La spartizione dei lavori
E’ rimasto altresì accertato che “parallelamente anche Francescantonio Anello, esponente della omonima cosca di Filadelfia”, si sarebbe rivolto direttamente a Pata facendogli pressione affinché la fornitura del calcestruzzo fosse affidata alla ditta del Prestanicola. Nelle attività finalizzate a trovare un accordo tra le cosche – ricorda la Cassazione – entrava poi, in gioco anche Pasquale Gallone che veniva incaricato di veicolare la volontà di Luigi Mancuso, il quale interloquiva con Giuseppe D’Amico per la risoluzione delle problematiche da affrontare con la cosca Anello e con la persona offesa Stefano Pata, dipendente della Cooper PoRo. Edile, al quale venivano imposte le decisioni del Mancuso”. Una volta deliberato l’accordo relativo alla spartizione dei lavori erano state quindi operate le pressioni sul geometra Mario Stefano Pata, il quale era stato “incaricato di mantenere i rapporti con le ditte affidatarie e di individuare le imprese alle quali rivolgersi per l’acquisto dei materiali, affinché si servisse anche delle ditte Prestanicola e Ruccella. Il Pata, intimorito malgrado l’assenza di qualsivoglia espressa minaccia – ha sottolineato la Cassazione – (”ho subito temuto per la mia incolumità personale e familiare e per quella dell’impresa”), aveva acconsentito alle richieste di Pasquale Gallone chiedendo però che le ditte segnalate fossero in possesso di iscrizione alla “white list” e che i prezzi proposti fossero concorrenziali. Era stato l’unico incontro con Pasquale Gallone in quanto, su indicazione di quest’ultimo, le successive interlocuzioni erano state intrattenute solo con Giuseppe D’Amico di Piscopio, “che aveva di poi agito in nome e per conto del Gallone, che lo sponsorizzava, per la conclusione dei contratti”.
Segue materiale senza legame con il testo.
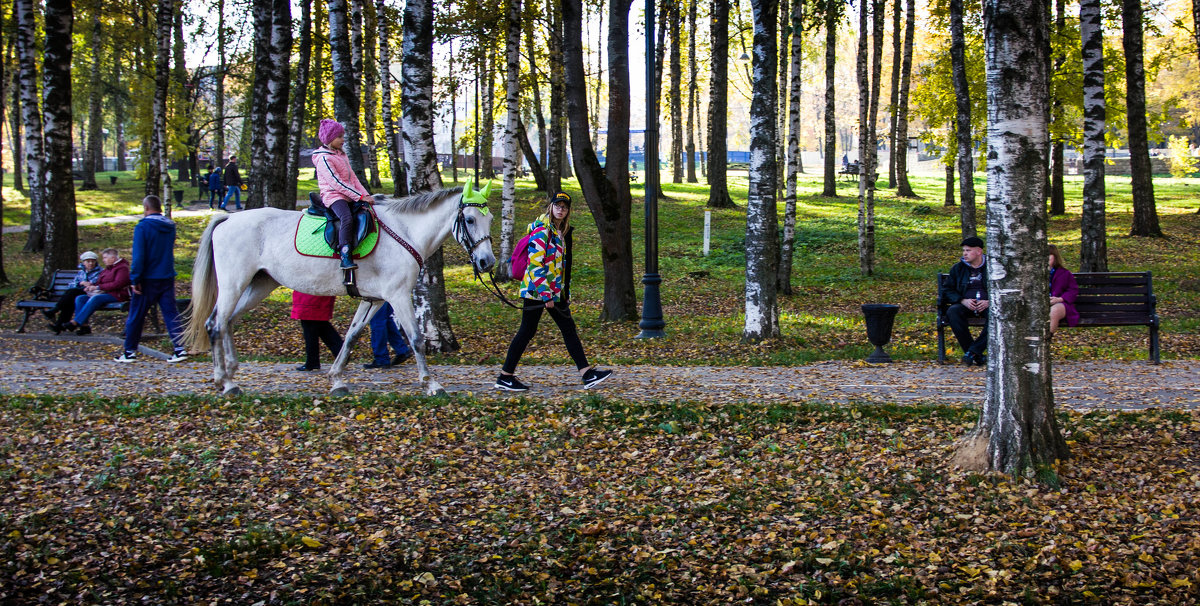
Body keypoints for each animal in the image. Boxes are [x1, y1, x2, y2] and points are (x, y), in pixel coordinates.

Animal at [182, 184, 492, 396]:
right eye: (470, 220)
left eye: (489, 219)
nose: (486, 262)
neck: (404, 232)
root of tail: (228, 219)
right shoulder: (398, 296)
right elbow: (416, 338)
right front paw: (431, 383)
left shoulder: (374, 300)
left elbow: (351, 337)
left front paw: (337, 379)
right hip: (234, 284)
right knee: (215, 323)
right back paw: (225, 381)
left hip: (259, 284)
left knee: (227, 322)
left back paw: (230, 373)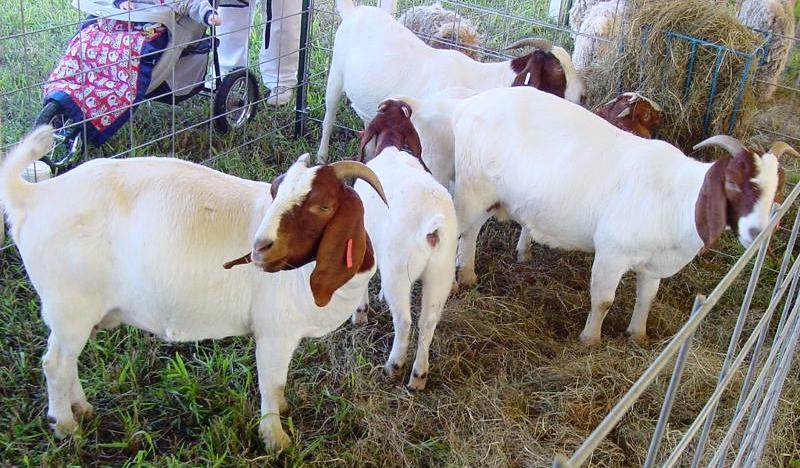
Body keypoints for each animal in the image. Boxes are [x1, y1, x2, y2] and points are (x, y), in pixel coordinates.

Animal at [0, 126, 387, 450]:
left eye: (324, 205)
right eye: (275, 191)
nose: (260, 248)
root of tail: (33, 198)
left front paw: (283, 410)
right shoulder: (274, 333)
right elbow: (272, 383)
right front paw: (275, 439)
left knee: (68, 361)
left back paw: (81, 408)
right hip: (69, 305)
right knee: (55, 363)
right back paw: (66, 426)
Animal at [316, 0, 585, 162]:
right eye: (558, 73)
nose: (581, 97)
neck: (485, 80)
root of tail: (356, 11)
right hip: (336, 74)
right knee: (329, 115)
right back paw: (321, 155)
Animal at [352, 99, 457, 390]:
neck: (391, 148)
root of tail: (433, 227)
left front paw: (360, 313)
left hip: (400, 271)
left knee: (405, 321)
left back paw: (394, 365)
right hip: (441, 272)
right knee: (428, 323)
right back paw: (419, 376)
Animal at [401, 87, 793, 346]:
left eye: (778, 190)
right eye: (734, 184)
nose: (758, 231)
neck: (675, 197)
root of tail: (468, 105)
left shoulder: (653, 266)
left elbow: (646, 298)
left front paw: (638, 335)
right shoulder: (612, 252)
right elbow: (603, 301)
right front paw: (590, 340)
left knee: (474, 228)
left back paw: (478, 270)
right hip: (473, 185)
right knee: (465, 227)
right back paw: (460, 279)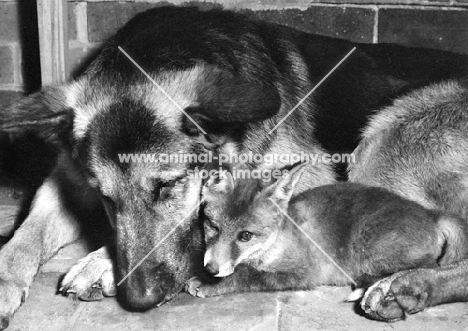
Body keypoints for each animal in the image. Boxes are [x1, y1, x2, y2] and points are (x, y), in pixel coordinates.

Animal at [186, 165, 468, 312]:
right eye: (212, 226)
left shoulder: (304, 272)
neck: (272, 245)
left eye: (245, 236)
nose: (210, 269)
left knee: (427, 268)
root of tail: (431, 213)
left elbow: (247, 275)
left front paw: (209, 284)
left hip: (368, 249)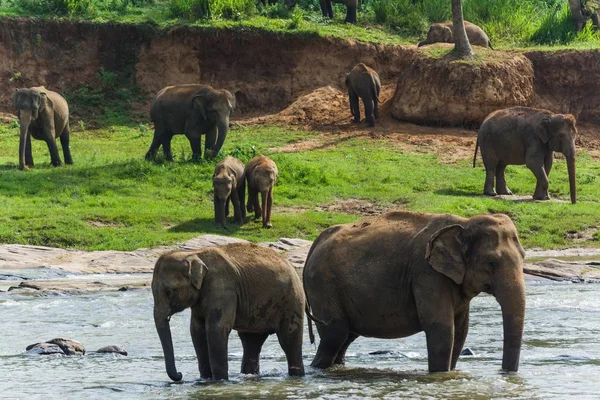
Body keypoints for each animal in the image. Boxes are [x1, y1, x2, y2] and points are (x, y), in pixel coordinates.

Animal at [152, 242, 308, 382]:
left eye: (169, 291)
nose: (180, 374)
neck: (194, 254)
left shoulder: (222, 288)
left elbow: (216, 329)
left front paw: (219, 381)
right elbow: (197, 331)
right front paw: (204, 380)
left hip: (292, 301)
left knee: (289, 339)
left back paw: (296, 376)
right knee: (251, 341)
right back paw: (249, 376)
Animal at [304, 211, 524, 374]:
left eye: (523, 257)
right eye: (491, 263)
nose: (505, 373)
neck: (464, 223)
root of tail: (316, 242)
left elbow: (461, 331)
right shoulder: (427, 273)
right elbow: (441, 327)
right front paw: (440, 376)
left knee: (346, 337)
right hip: (323, 285)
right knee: (335, 334)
Per effetto dei “paletti” che aveva posto, il Pata era tuttavia “riuscito ad essere sollevato dall’imbarazzo della scelta tra i due offerenti per la fornitura del cemento in quanto la ditta Ruccella era priva di iscrizione alla “white list” e, come tale, era stata esclusa dall’assegnazione di lavori, anche se il dichiarante – ha ricordato la Cassazione – precisava di non sapere se le due ditte si fossero poi accordate ugualmente tra di loro per una fornitura condivisa, comunque rimasta ignota alla ditta appaltatrice. Peraltro, la ditta Prestanicola, prima dell’incontro con Pasquale Gallone, era stata sponsorizzata al Pata dal direttore dei lavori e rup del committente Tedesco Francescantonio – legato da rapporti di frequentazione con Daniele Prestanicola – non solo per la fornitura del calcestruzzo, ma anche per i lavori di sbancamento, poiché tale scelta avrebbe garantito la protezione del cantiere da atti intimidatori: a tali pressioni il Pata aveva ribattuto che non spettava al Tedesco la selezione dei fornitori”. Dalla stampa il Pata aveva di poi appreso che l’ex consigliere comunale di Vibo, l’architetto Franco Tedesco, era stato successivamente attinto da provvedimento cautelare nell’ambito di altro procedimento penale (operazione Imponimento, dal quale è stato assolto in primo grado) poiché ritenuto “vicino” alla famiglia di ‘ndrangheta degli Anello di Filadelfia. Lo stesso Tedesco che – processato con rito ordinario per l’operazione Petrolmafie, è stato invece condannato in primo grado a 10 anni per concorso in estorsione aggravata dal metodo mafioso proprio in relazione ai lavori per la costruzione del centro parrocchiale di Pizzo. “In costanza di valutazione delle offerte, presso il cantiere di Pizzo – ricoda infine la Cassazione in sentenza – si erano poi ripetutamente recati tanto il Ruccella che i Prestanicola (Domenico e Daniele) a perorare l’assegnazione dei lavori. Al primo il Pata aveva obiettato la mancanza di iscrizione nella white list, al secondo l’eccessività dei prezzi proposti. Lo stesso Pata spiegava, infine, gli artifici adottati per consentire alla ditta del D’Amico di gonfiare le forniture sì da locupletare sul prezzo e compensare l’offerta al ribasso praticata”.